Des obstacles extérieurs
Julien Clément souligne les défis persistants dans le domaine de la natation paralympique. Il évoque notamment le manque de moyens du sport amateur de haut niveau. « Un outil peu coûteux tel que le nôtre pourrait vraiment aider les athlètes à s’améliorer », estime l’ingénieur. Il croit que le manque d’outils empêche le raffinement technique nécessaire pour les athlètes qui aspirent à remporter des médailles.
De plus, le sport paralympique exige une difficile catégorisation des athlètes. « Parfois, l’athlète se situe entre deux catégories, trop fort pour une, pas assez pour l’autre. Certains athlètes sont difficilement catégorisables », indique le professeur. Il croit que l’utilisation d’analyse de données biomécaniques dans l’eau permettrait de rendre plus objective la catégorisation des nageurs et donnerait ainsi une chance plus juste et équitable à chacun d'eux.

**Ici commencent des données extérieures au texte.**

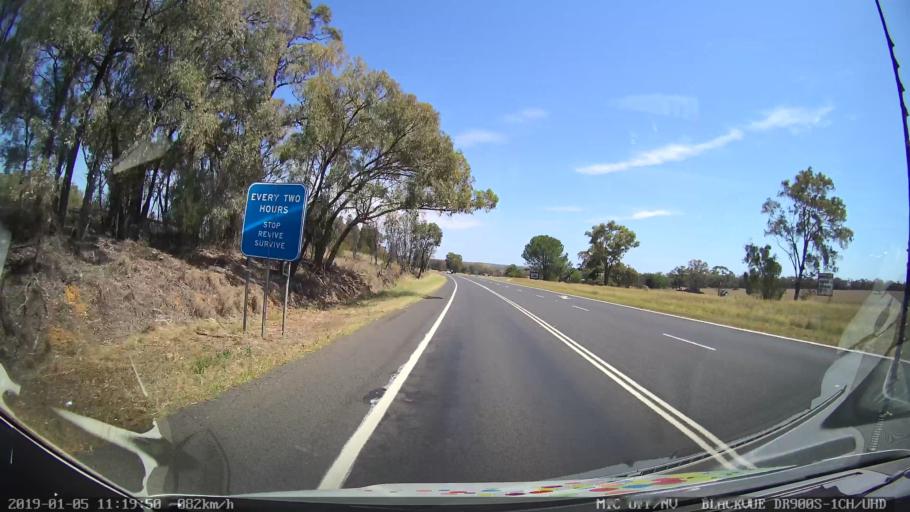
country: AU
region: New South Wales
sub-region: Warrumbungle Shire
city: Coonabarabran
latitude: -31.2992
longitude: 149.2938
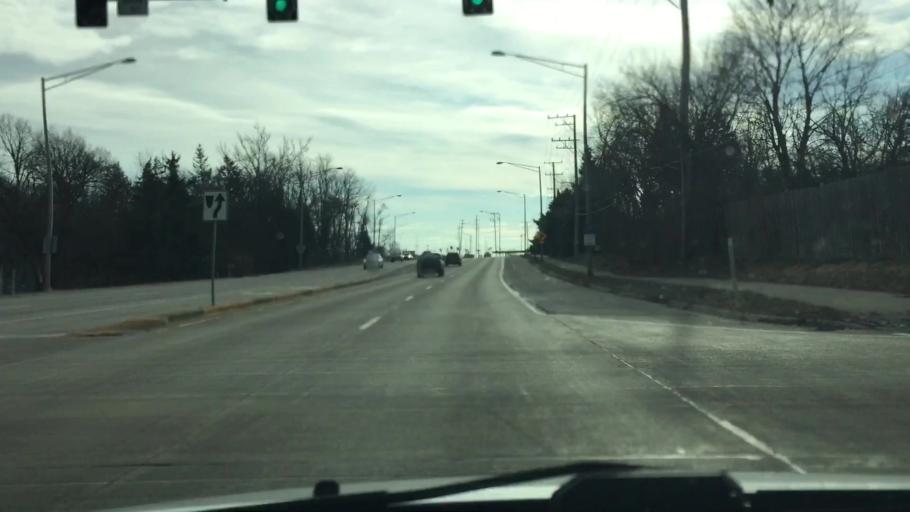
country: US
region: Illinois
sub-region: Kane County
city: Geneva
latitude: 41.8905
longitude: -88.2772
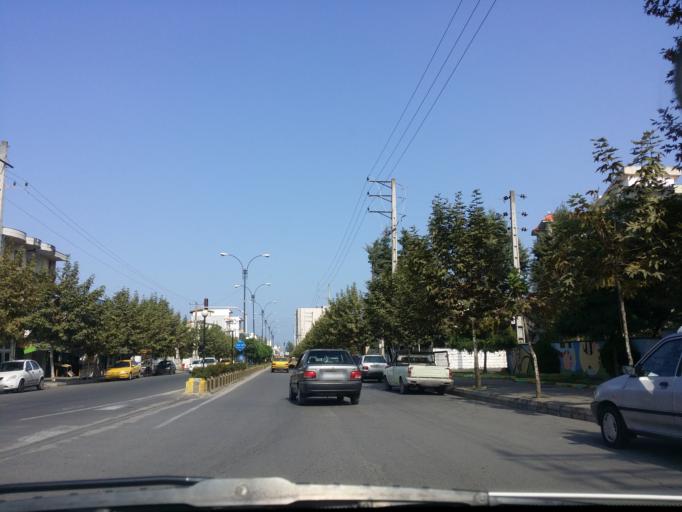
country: IR
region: Mazandaran
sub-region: Nowshahr
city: Nowshahr
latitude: 36.6415
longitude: 51.4907
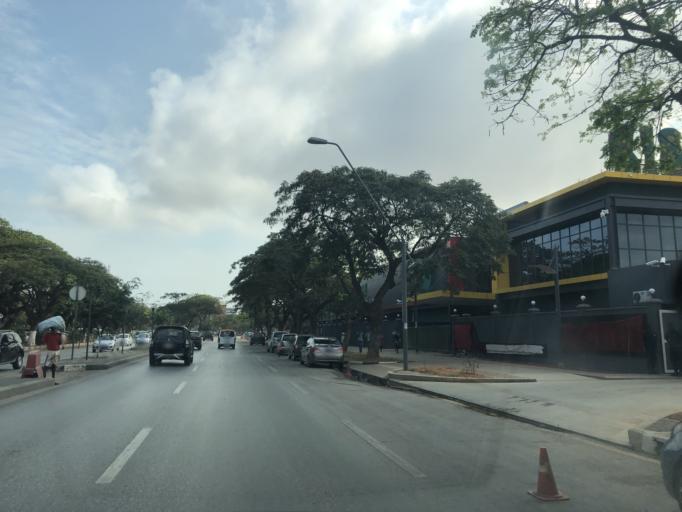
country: AO
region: Luanda
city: Luanda
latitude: -8.8355
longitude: 13.2380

Mesurer l’excellence différemment
Par-dessus tout, Julien Clément juge que l’outil qu’il a développé permet de meilleures mesures pour les athlètes, que ce soit pour améliorer leurs performances ou mieux les catégoriser. « Il est possible d’élaborer des outils scientifiquement éprouvés qui peuvent être utilisés sur le terrain. Si le temps reste un indice de performance principal, d’autres indicateurs clés, comme la distance parcourue par coup de bras, les pics d’accélération ou encore la fréquence instantanée des coups, peuvent également mesurer la performance d’un ou une athlète », souligne-t-il.
Il va même jusqu’à s’interroger sur la définition du terme « performance ». « Qu’est-ce que la performance? Ça va dépendre du sport, des mesures disponibles. Est-ce que le temps reste la seule mesure pour déterminer l’excellence de la performance dans un sport de vitesse? » Des questions qui pourraient amener le sport de haut niveau, paralympique ou pas, à s’interroger sur ses pratiques.